CONCLUSION: These findings are in keeping with post-traumatic Stanford type B aortic dissection.
Ductus diverticulum is a developmental smooth focal bulge/outpouching at the site of aortic isthmus. Unfortunately, it is also a site of ~90% of post-traumatic aortic pseudoaneurysms. In the trauma setting, particularly those cases with positive findings in the chest (like our case with Stanford type B aortic dissection & multiple bilateral rib fractures), the distinction between a ductus diverticulum and an aortic pseudoaneurysm is critically important because of paramount difference in their management. Post-traumatic aortic pseudoaneurysm is a surgical emergency whereas a ductus diverticulum is a normal anatomical variant. Mural calcification, seen in ductus diverticulum, is an important imaging feature, if present (like our case), in differentiating it from pseudoaneurysm, even in the setting of acute trauma. Absence of intimal flap or mural/mediastinal hematoma, are other supportive findings.

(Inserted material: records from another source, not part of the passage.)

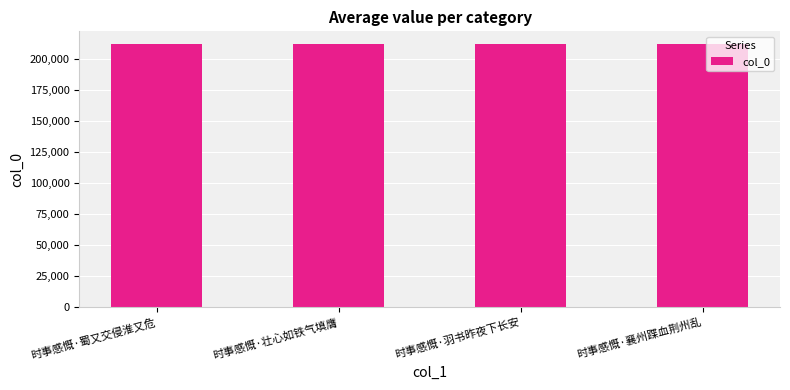

Are the bars grouped side by side (vs. stacked)?

No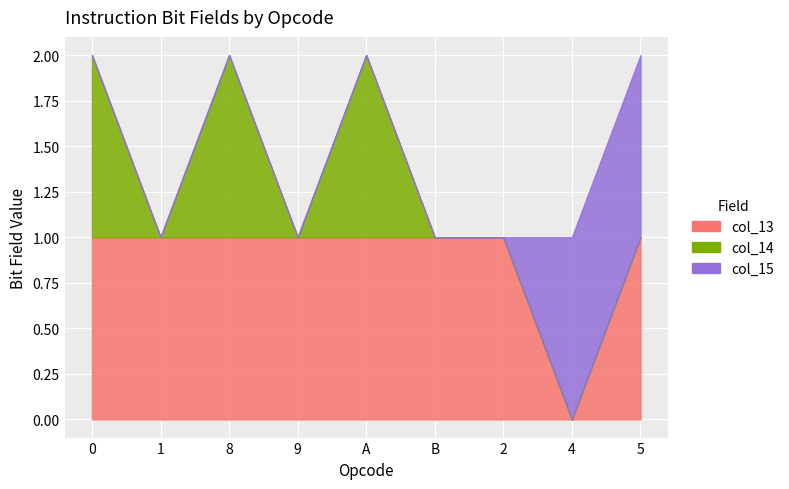

How many distinct data groups are displayed?

3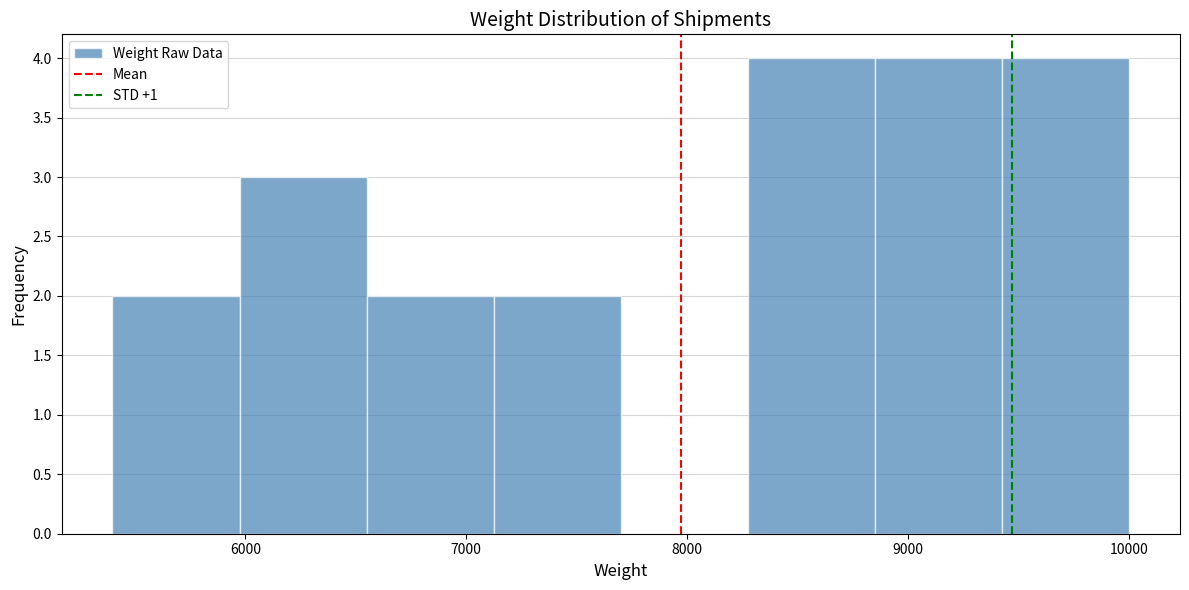

What is the height of the bar covering 7100 to 7700 on the x-axis? Neither the bar edges nor the heights are printed on the chart, so give them approximately, as read against the axes.

2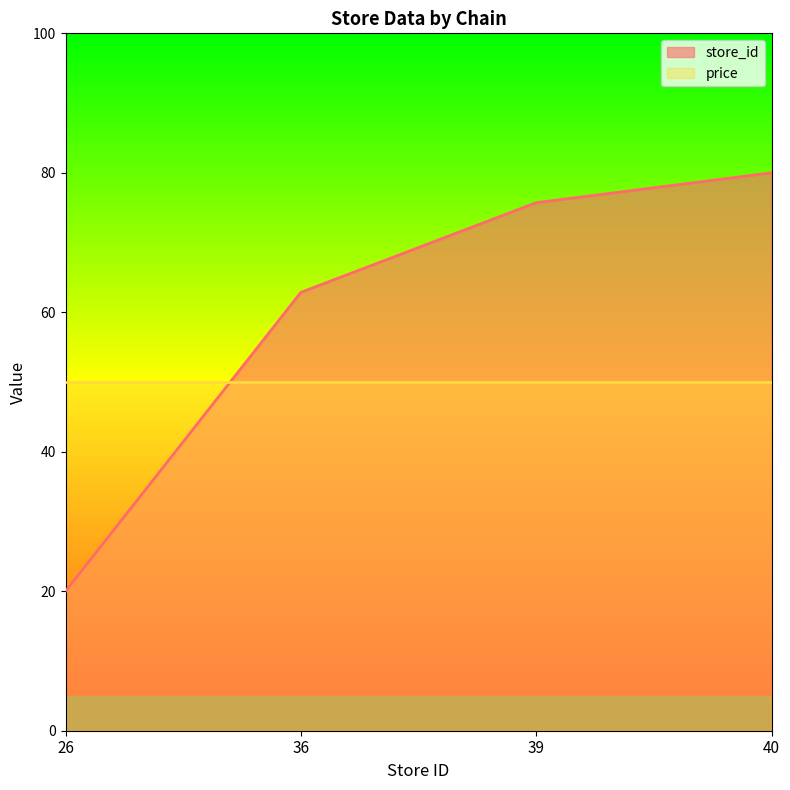

What is the sum of all values?

238.6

Stanford type B aortic dissection is managed conservatively/medically with blood pressure control.
The patient was hemodynamically stable but had weak right popliteal, and dorsalis pedis pulses and mild numbness in the right lower extremity. The right lower leg and foot were relatively cold as compared to the left side. Due to a lack of vascular surgery and interventional radiological services in our setup, the patient was transferred to the local interventional cardiothoracic center in a stable condition for further evaluation/expert opinion.